Like GSoA, the Pulsar Club also faces a disappointing cancellation. Elizabeth Forsyth (‘20) predicts that the Club’s trip to West Virginia University for their Capstone meeting will almost certainly be canceled. Luckily, this does not mean that all of the Pulsar Club’s work has had to be put on hold. She recounted that about “a week before we began virtual school, the Club received a Zoom call, funny enough. On the Zoom call, we had time on the telescope to try to observe a pulsar candidate, but we couldn’t see it. Now, a lot of our time is dedicated to figuring out why we couldn’t see it, which luckily, we can do without being in person.” She explained that because the members of the Club are such good friends, it has been easy for them to stay in contact. Her only complaint was, “It just kinda sucks not to be together because we are such a tight knit group. It hasn’t really impacted how we are performing as a Club, more just the feel.”
The good news is that there are even more virtual clubs to come. Lindsey Schweitzer (‘20) and the other leaders of Sustainability Club have met to discuss what they can do virtually.

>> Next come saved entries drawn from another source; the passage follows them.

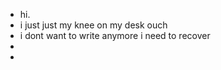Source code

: - hi.
- i just just my knee on my desk ouch
- i dont want to write anymore i need to recover
- 
- 

<!---

--->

Lindsey recognized that it might be difficult because “a lot of times people just have black screens and are on mute. It’s hard to have a really good discussion or sense of community when people aren’t really there. Even the glitching can be a problem,” but she still hopes to fulfill one of her Club’s primary goals and spread information about being sustainable. “We can do fun Kahoots or maybe even send positive newsletters. We were also going to work with Project Drawdown, which is about the 100 most sustainable things you can do. Now we are talking about things we can do in our houses that are sustainable.” She finished by sharing her new goal. “We are going to try to figure out how to make people feel that they are here and that things matter. We want to get stuff done as a club, of course, but we also want to be there for the community.”
Imran Loudini (‘21) and Leo Shack (‘21), the co-leaders of the International Cuisine and Culture Club are also formulating some exciting virtual plans for the future. Imran summed up the goal of the Club: “to celebrate and honor the diversity of the students on our campus by expressing cultures through food.” Leo added that “food makes people happy, and it's a good way to bring people together. Our club does not only that, but it also allows people to learn.” No longer able to meet in Mr. Guides’s room to eat and learn about dishes from around the world, Leo explained their new idea “to continue to show the whole food thing but keep it virtual. It would be kinda like a cooking show-type thing. The Zoom would be focused on one person actually making the food.” Imran acknowledged that this might be difficult. “Cooking can take a long time, and it's hard to find time in a day when everyone is free because there is no integrated community block in the schedule.” Still, they are working on coming up with a concrete plan of how to bring their club to life in the virtual community. Hopefully in future weeks even more clubs can start having regular, virtual meetings!